**What to work on:** Revise the data below so that every "print" becomes "write" and nothing else changes. Leave the pictures out of your answer.

**Collected data:**
-=-=-

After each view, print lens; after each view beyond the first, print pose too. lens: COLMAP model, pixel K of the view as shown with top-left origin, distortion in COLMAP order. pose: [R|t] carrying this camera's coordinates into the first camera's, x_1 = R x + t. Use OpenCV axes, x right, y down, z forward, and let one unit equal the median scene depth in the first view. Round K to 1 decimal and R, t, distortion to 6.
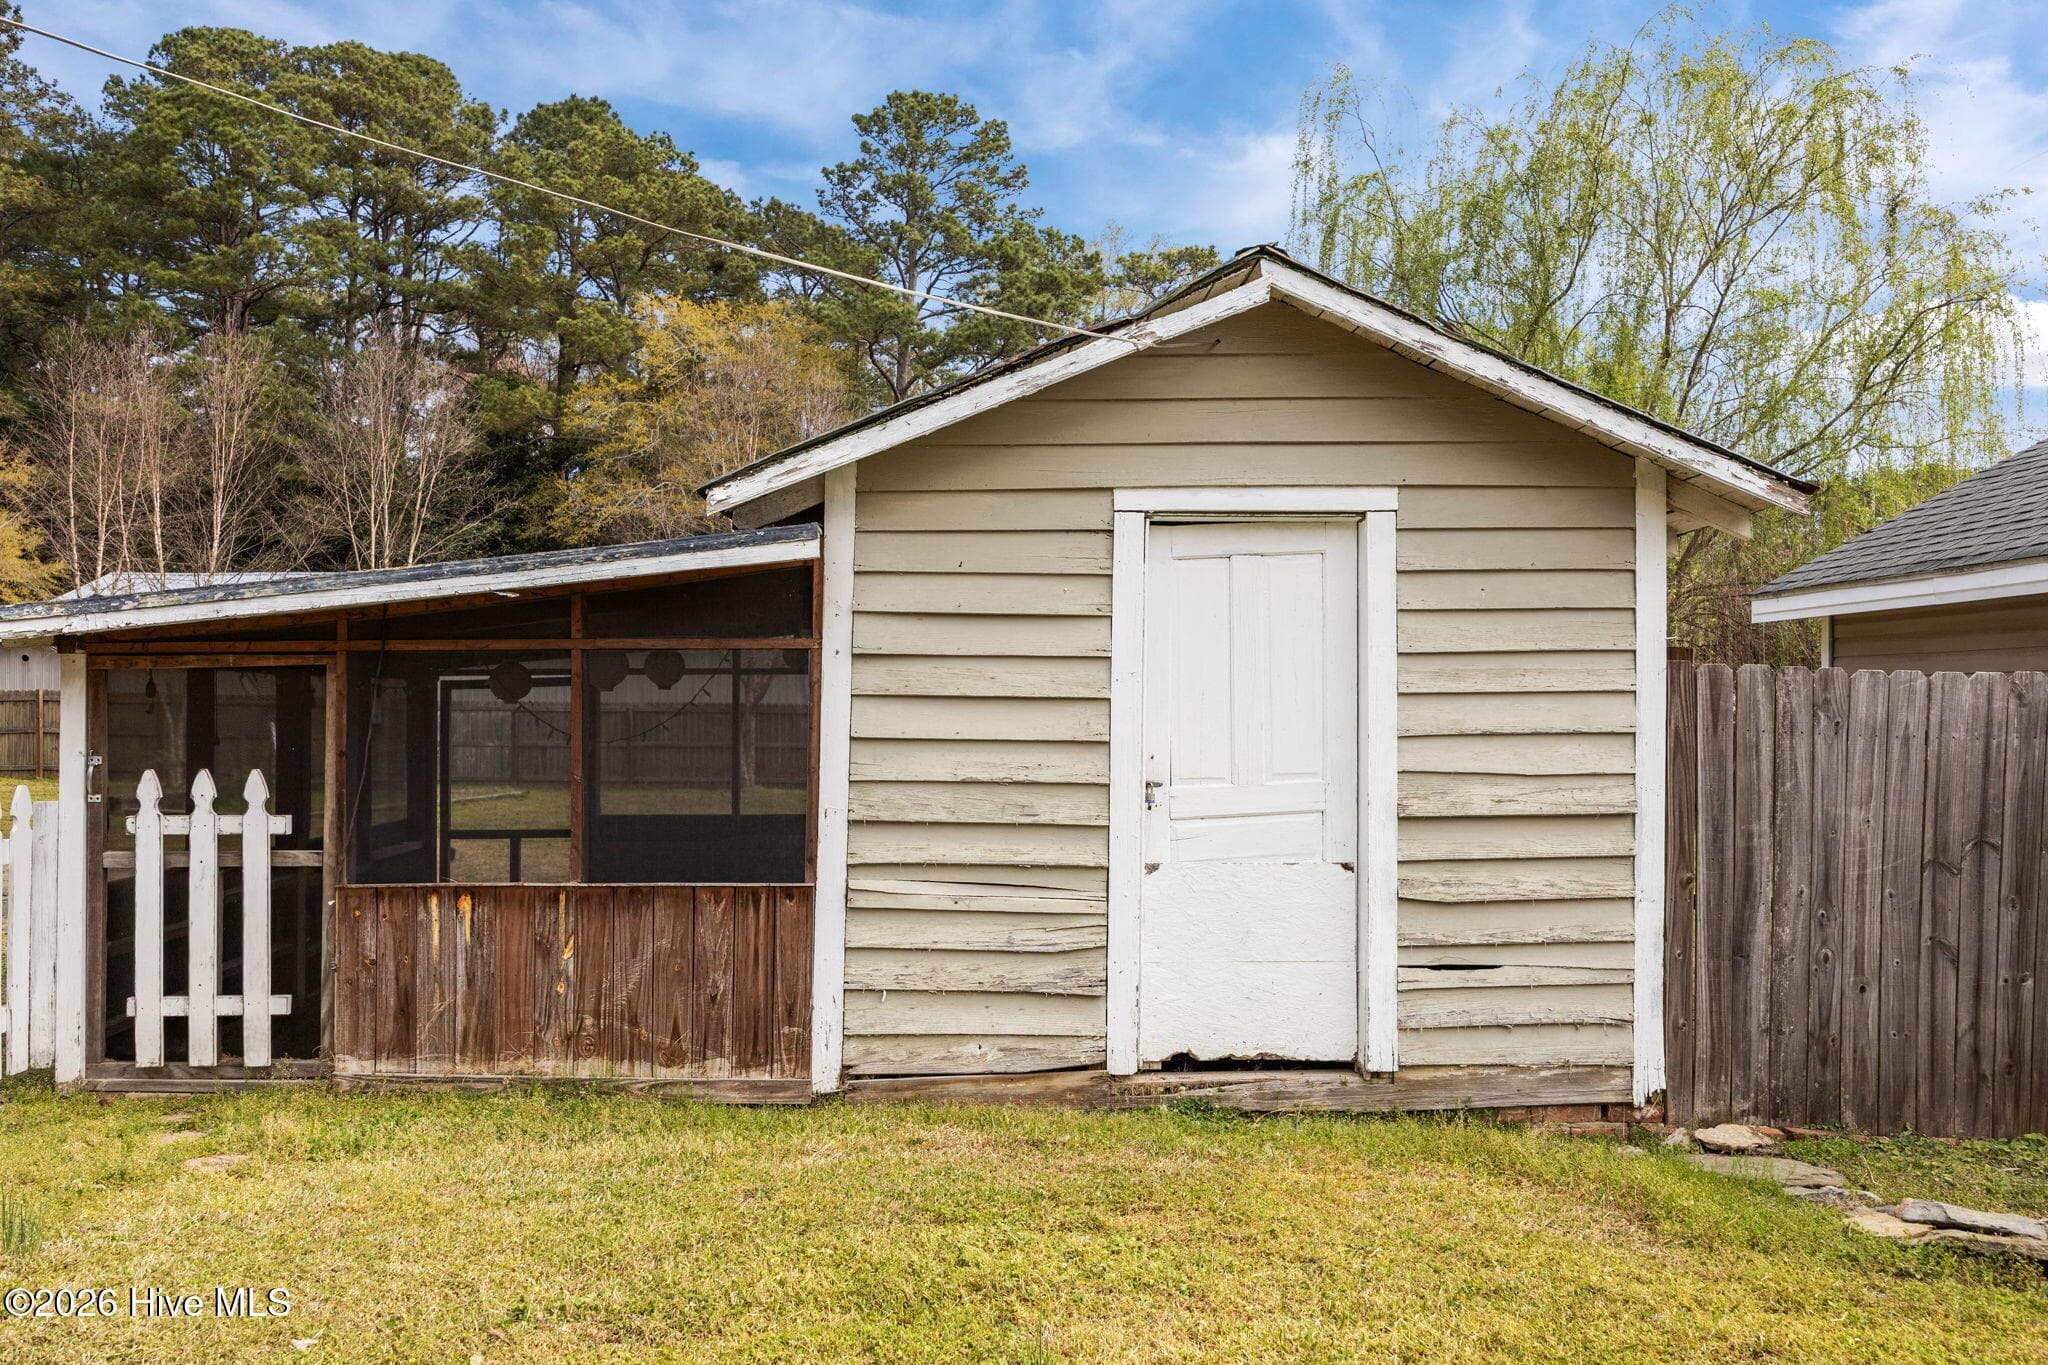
lens RADIAL K [[1536.1, 0, 1024.0], [0, 1536.1, 682.5], [0, 0, 1]] dist [-0.003726, -0.004659]
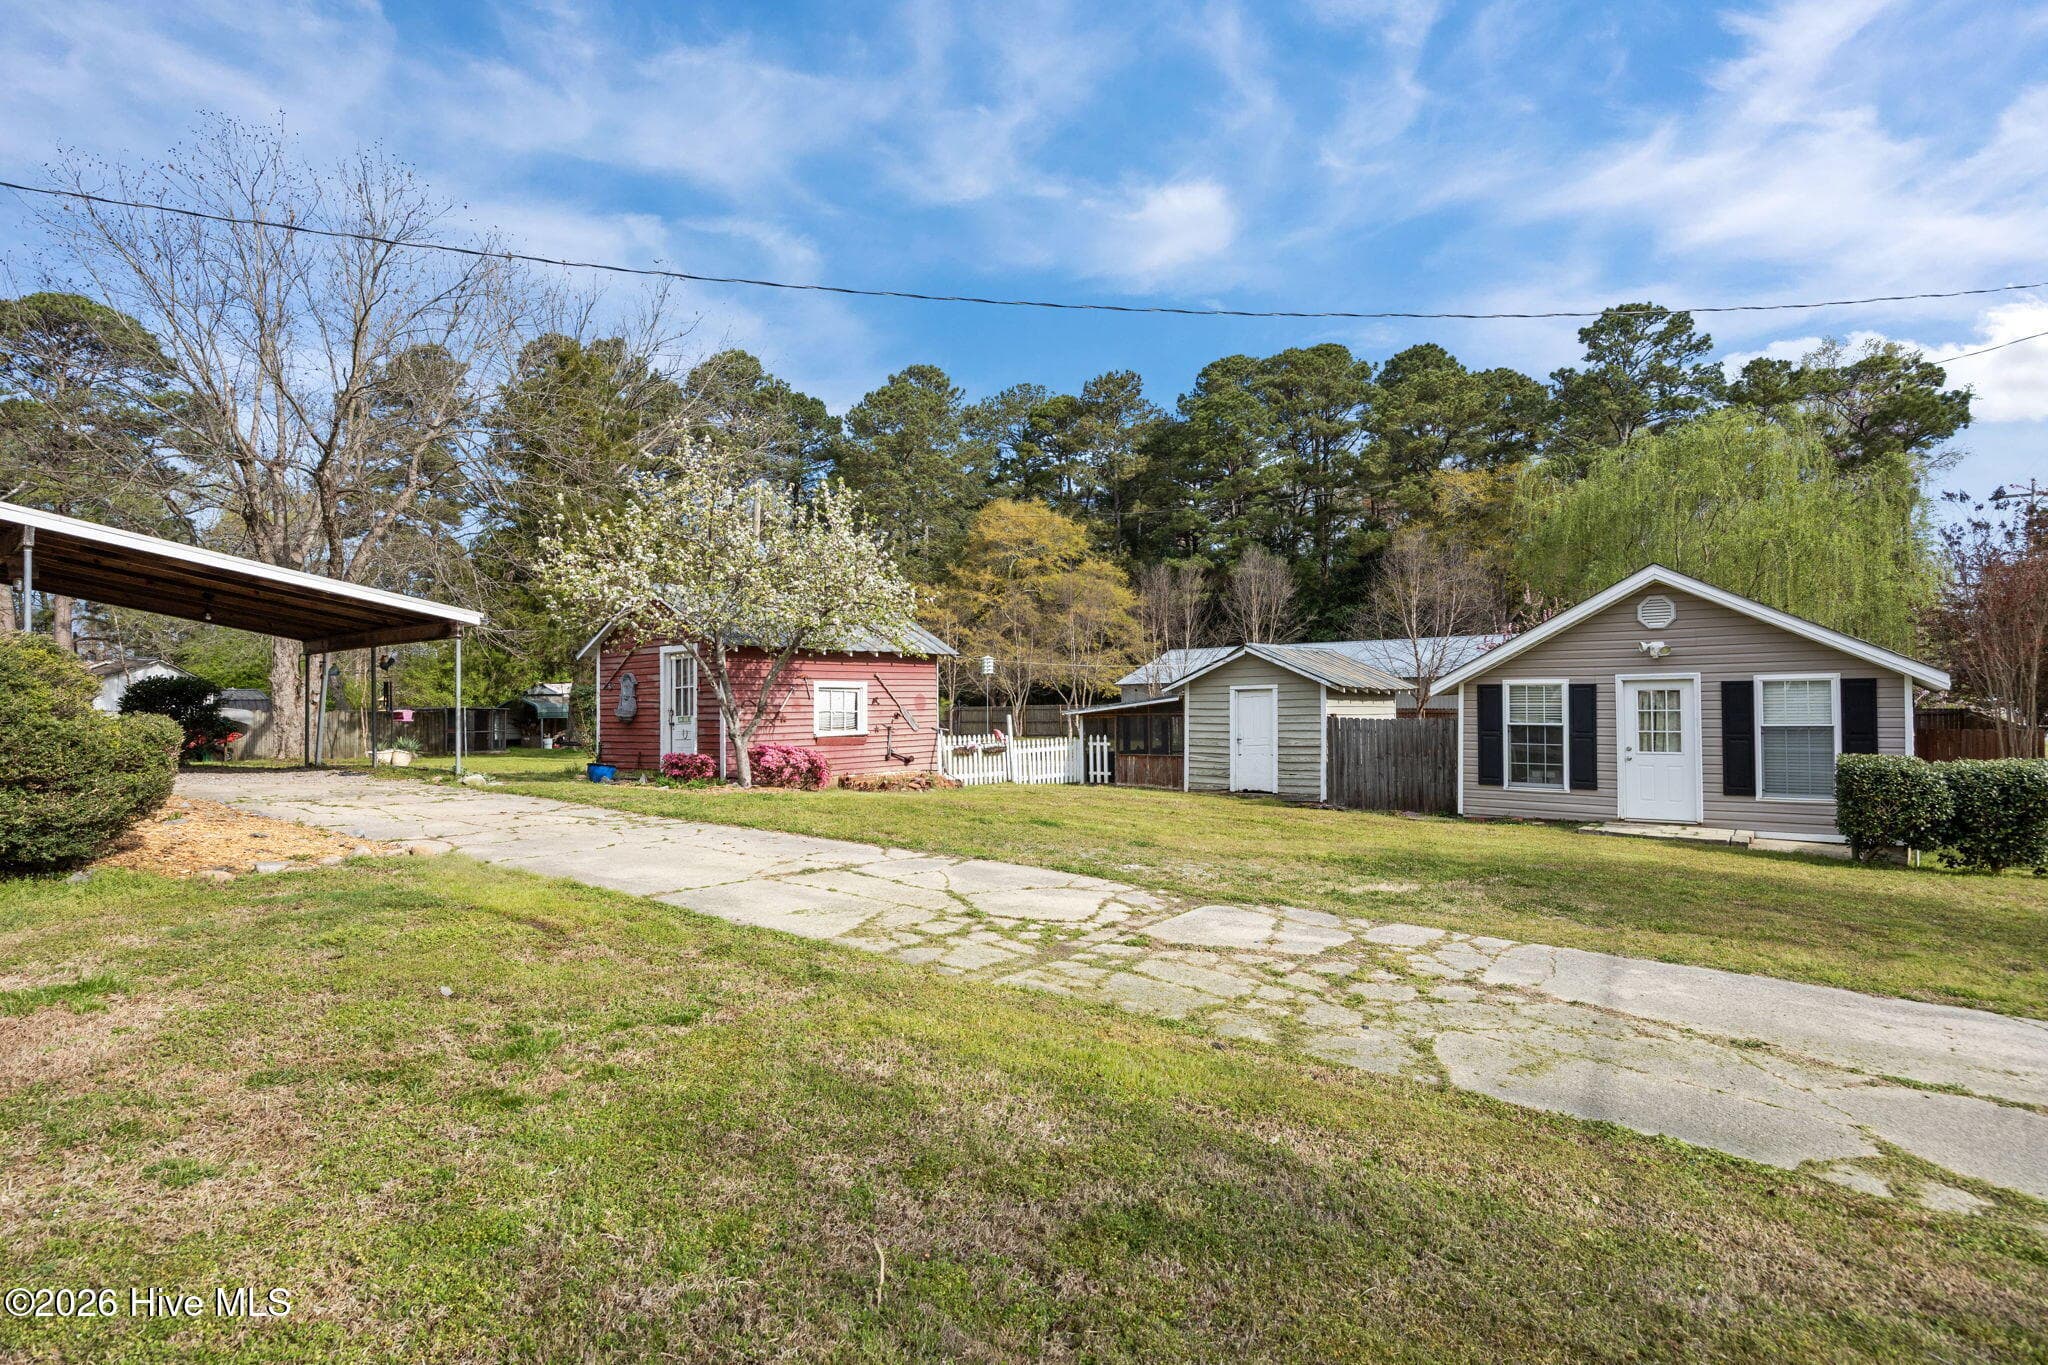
lens RADIAL K [[962.6, 0, 1024.0], [0, 962.6, 682.5], [0, 0, 1]] dist [-0.000471, -0.000190]
pose [[0.750588, -0.026028, -0.660258, 1.789451], [0.022868, 0.999649, -0.013410, -0.107790], [0.660375, -0.005034, 0.750919, -2.087000]]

-=-=-

**Task solution:**
After each view, write lens; after each view beyond the first, write pose too. lens: COLMAP model, pixel K of the view as shown with top-left origin, distortion in COLMAP order. pose: [R|t] carrying this camera's coordinates into the first camera's, x_1 = R x + t. Use OpenCV axes, x right, y down, z forward, and let one unit equal the median scene depth in the first view. Round K to 1 decimal and R, t, distortion to 6.
lens RADIAL K [[1536.1, 0, 1024.0], [0, 1536.1, 682.5], [0, 0, 1]] dist [-0.003726, -0.004659]
lens RADIAL K [[962.6, 0, 1024.0], [0, 962.6, 682.5], [0, 0, 1]] dist [-0.000471, -0.000190]
pose [[0.750588, -0.026028, -0.660258, 1.789451], [0.022868, 0.999649, -0.013410, -0.107790], [0.660375, -0.005034, 0.750919, -2.087000]]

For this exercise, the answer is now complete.